August 05, 2003|Terril Yue Jones | Times Staff Writer

Worldwide sales of semiconductors, a key yardstick for gauging the health of the technology sector, rose more than 10% in the second quarter from a year earlier, suggesting that the industry could pull out of its prolonged slump this year.

Semiconductor sales reached $37.6 billion in the three months ended June, up 10.4% from the same period a year earlier and up 3.2% from the previous quarter, the Semiconductor Industry Assn. said Monday in its quarterly report on the chip industry.

"The fundamentals for the industry are improving," said Doug Andrey, the association's principal analyst, noting that the second half usually is much stronger because of back-to-school and holiday sales.

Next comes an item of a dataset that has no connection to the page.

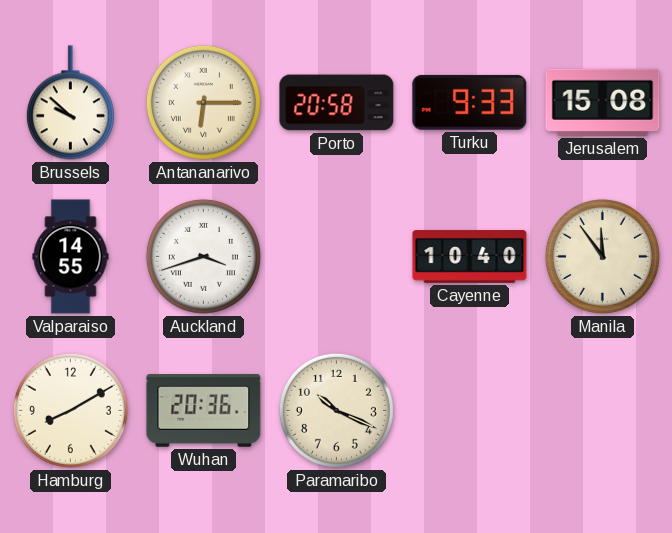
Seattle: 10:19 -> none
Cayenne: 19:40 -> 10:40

Semiconductor sales plunged 32% in 2001 and grew only 1.3% in 2002.

But the San Jose-based association said it expected a widespread move by corporations to replace personal computers in the coming months. Many companies bought PCs in the late 1990s to prepare for the so-called Y2K bug, and industry watchers say those machines are now breaking down.

Legions of corporate PCs "are reaching the point where they fail mechanically, and it's less expensive for companies to replace the computers than to try and upgrade their hard drives," Andrey said in a conference call. "We're looking for this to start sometime before the end of the year."

Global PC sales rose 8% in the second quarter compared with those a year earlier, Andrey said.

Martin Reynolds, a senior analyst with the technology research firm Gartner Inc., shared the association's optimism. "I believe we are seeing signs of a recovery," he said.

"We're seeing [information technology] directors willing to spend more money, and semiconductors piggyback on that," Reynolds said. "It feels like everything's aligning in a positive direction."